Ivanova embarked on the project in order to update a previous CCPA study done by UBC economist Robert Allen in 1998, which came to a similar conclusion.

She was interested to see if Allen's findings still held at a time that tuition rates increased substantially and British Columbians were paying less in taxes: "Some people have speculated that we have so many graduates now [and] that university education isn't what it used to be. Maybe it no longer has a payoff for students," she says.

"But by and large we continue to find that almost every field of study including things that you would think have no practical value, like humanities, pay for themselves."

There was only one discipline that didn't cover its own cost – visual arts and that's because artists tend to earn considerably less than their peers in other professions.

Ivanova went on to argue that because many prospective students experience "sticker shock" when confronted with the high cost of a university degree, they may decide to pass on higher education and that governments are therefore missing out on the potential tax revenue.
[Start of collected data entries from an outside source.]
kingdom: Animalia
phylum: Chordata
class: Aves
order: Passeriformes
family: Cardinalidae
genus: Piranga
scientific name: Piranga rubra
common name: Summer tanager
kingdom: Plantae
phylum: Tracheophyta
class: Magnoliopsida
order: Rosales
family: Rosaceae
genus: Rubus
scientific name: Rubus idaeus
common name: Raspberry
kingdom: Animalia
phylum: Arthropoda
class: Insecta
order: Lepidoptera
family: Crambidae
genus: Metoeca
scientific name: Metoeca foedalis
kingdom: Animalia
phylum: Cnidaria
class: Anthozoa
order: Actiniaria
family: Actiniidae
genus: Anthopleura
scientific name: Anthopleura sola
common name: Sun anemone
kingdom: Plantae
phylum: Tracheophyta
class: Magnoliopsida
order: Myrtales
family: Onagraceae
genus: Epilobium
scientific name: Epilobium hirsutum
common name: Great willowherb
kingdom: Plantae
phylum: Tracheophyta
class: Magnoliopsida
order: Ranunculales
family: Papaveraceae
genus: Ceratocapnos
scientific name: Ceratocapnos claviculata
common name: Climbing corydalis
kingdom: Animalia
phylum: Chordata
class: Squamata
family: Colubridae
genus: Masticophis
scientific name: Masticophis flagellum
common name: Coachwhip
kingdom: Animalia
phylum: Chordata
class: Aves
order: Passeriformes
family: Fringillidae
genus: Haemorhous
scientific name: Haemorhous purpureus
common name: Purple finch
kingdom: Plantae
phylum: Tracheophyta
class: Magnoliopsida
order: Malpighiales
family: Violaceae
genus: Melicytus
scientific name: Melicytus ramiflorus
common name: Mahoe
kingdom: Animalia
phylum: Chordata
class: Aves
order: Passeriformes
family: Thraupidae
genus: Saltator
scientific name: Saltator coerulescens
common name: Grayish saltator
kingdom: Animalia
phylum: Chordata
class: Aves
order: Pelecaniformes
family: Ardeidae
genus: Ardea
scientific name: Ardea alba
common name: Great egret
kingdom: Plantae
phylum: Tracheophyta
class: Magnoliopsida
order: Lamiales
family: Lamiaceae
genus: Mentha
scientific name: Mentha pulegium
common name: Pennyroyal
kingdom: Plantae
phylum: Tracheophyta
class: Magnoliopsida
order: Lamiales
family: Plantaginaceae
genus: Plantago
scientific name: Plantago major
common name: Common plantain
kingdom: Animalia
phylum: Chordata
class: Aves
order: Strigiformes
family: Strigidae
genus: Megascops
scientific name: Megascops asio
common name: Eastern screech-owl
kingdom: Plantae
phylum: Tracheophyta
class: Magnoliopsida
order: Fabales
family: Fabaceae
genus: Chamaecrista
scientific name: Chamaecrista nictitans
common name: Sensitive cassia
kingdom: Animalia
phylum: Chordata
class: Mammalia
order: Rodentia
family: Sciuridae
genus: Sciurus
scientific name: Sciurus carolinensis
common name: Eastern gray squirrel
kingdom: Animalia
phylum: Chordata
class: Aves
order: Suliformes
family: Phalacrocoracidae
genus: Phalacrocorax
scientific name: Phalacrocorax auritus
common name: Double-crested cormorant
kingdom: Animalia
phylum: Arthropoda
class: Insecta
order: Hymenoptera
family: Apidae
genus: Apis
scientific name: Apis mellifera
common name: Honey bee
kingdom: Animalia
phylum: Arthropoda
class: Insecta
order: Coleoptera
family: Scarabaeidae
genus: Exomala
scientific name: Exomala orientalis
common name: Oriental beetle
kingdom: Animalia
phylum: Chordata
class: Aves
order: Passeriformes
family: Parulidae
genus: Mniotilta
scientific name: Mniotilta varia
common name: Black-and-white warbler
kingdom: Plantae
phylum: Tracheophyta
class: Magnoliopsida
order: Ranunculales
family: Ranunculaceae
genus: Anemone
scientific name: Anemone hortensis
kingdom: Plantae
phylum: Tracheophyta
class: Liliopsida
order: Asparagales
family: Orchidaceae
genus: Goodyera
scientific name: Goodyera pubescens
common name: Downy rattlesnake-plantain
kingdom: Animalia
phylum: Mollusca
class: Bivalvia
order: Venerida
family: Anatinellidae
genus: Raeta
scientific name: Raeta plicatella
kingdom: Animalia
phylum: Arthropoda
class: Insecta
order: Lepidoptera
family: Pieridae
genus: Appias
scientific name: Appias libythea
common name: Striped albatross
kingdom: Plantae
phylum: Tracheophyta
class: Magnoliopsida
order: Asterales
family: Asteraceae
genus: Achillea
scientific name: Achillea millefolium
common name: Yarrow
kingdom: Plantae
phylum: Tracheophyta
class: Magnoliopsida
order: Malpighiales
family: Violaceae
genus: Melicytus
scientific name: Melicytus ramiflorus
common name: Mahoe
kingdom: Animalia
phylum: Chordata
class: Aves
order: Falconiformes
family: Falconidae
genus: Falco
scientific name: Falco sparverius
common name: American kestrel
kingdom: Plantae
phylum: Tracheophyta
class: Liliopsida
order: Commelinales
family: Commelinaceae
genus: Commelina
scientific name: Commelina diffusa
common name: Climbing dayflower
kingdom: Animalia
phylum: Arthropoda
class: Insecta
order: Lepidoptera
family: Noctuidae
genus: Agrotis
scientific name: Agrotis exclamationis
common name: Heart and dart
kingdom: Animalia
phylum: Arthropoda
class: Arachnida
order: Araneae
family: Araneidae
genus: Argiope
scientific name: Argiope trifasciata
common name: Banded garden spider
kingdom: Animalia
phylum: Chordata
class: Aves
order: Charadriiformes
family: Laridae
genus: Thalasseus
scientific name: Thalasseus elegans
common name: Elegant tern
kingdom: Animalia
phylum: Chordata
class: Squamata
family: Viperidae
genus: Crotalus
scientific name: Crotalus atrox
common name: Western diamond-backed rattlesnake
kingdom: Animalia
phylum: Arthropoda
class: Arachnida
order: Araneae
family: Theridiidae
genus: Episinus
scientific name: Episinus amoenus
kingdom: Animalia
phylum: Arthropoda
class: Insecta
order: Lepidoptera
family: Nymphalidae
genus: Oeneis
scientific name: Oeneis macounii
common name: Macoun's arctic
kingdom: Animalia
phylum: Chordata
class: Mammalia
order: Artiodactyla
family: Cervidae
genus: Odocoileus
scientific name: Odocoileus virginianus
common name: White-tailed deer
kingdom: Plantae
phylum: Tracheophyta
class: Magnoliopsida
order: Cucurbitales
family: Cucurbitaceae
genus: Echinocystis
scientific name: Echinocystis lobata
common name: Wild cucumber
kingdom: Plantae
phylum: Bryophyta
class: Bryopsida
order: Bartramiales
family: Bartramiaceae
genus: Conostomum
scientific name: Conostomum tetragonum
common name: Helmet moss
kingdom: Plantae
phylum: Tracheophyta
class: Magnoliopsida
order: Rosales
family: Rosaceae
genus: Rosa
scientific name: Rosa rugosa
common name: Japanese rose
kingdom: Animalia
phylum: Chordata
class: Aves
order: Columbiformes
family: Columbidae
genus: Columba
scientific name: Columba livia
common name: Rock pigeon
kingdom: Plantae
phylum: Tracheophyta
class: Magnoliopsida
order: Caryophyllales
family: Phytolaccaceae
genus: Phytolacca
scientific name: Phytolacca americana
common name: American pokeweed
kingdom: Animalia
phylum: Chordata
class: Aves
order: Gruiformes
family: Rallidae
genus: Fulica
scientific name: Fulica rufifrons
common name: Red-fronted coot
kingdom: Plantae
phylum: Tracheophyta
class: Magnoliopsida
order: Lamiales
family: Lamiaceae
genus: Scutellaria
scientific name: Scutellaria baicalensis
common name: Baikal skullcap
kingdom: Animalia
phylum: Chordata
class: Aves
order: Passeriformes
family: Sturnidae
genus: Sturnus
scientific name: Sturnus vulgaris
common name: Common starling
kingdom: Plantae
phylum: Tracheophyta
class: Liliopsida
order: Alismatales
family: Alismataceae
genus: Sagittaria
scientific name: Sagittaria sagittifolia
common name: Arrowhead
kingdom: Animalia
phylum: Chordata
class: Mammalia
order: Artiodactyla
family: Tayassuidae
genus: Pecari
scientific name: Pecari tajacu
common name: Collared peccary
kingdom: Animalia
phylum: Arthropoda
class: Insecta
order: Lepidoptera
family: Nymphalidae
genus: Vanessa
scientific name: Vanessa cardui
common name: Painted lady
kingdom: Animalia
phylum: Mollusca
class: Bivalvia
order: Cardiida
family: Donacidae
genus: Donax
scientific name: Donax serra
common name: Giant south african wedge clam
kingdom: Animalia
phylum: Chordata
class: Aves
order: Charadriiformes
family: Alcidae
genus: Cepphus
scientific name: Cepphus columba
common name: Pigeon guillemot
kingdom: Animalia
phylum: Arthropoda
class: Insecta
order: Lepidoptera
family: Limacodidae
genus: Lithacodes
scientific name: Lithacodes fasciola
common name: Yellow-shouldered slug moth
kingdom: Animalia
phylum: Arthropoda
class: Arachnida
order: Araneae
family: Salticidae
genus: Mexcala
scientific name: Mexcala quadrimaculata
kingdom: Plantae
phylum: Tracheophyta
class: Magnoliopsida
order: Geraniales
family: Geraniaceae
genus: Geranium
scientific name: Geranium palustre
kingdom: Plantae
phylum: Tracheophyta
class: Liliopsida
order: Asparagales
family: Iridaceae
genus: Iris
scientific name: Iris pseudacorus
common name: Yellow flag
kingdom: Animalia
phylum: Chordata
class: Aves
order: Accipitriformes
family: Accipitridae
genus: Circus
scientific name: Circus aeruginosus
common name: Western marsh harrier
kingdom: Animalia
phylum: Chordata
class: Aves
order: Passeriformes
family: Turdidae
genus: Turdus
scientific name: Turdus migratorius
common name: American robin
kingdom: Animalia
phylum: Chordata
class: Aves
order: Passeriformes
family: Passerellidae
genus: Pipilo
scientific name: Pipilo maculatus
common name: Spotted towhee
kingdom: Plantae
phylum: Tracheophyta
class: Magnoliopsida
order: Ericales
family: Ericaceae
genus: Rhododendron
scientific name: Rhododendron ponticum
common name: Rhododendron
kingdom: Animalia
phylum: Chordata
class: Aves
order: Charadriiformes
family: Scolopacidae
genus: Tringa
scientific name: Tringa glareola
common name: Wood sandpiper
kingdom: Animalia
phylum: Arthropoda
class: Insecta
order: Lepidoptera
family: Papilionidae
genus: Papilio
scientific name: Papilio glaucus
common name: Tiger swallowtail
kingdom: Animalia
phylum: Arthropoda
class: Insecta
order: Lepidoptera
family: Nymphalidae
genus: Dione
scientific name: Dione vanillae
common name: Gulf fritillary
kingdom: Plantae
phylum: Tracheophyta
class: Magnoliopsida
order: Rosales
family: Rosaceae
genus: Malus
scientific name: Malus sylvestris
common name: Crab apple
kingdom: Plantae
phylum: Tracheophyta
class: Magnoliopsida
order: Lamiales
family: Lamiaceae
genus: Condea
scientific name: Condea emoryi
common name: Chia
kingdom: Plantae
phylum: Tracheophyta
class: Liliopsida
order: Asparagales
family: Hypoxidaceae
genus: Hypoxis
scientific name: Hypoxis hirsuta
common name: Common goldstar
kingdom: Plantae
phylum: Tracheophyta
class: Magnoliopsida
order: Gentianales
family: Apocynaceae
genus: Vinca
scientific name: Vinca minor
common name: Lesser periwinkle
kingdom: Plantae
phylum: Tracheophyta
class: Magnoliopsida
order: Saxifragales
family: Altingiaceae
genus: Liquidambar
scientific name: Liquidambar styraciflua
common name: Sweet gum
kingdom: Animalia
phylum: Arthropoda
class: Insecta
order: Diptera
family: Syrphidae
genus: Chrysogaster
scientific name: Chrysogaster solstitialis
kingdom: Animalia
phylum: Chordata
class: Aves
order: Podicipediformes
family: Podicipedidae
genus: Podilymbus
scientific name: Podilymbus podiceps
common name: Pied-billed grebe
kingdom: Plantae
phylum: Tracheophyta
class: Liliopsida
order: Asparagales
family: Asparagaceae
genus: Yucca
"So why are we putting barriers to education for so many people by having high tuition fees instead of making sure that everyone who wants to can get an education and contribute to society?" she says.

Zach Crispin, the chairperson for the B.C. wing of the Canadian Federation of Students (CFS) argues that decision-makers should take heed of this study.

"I would definitely hope that [governments] would take a look at the data that's been presented here by the CCPA and at least choose to freeze and work towards reducing tuition fees in the short term and really think fully about getting rid of financial barriers to post-secondary education," he says.

He also points out that the study demonstrates that the net gains to the public treasury from higher education have actually been decreasing.

"The fact is that when we used to have a more progressive tax system, those numbers were higher," he says. "As we move to reduce tuition fees and increase the tax base through a progressive tax system, students are going to be paying for their education more times over and we can actually increase the quality of it at the same time."

Ivanova emphasizes that regardless of how high tuition fees are, students end up paying for their degrees one way or another – it's just a matter of when.

"It's economically feasible and fairer to ask graduates to pay for their degrees through taxes after graduation, rather than asking them to pay through high tuition fees up front."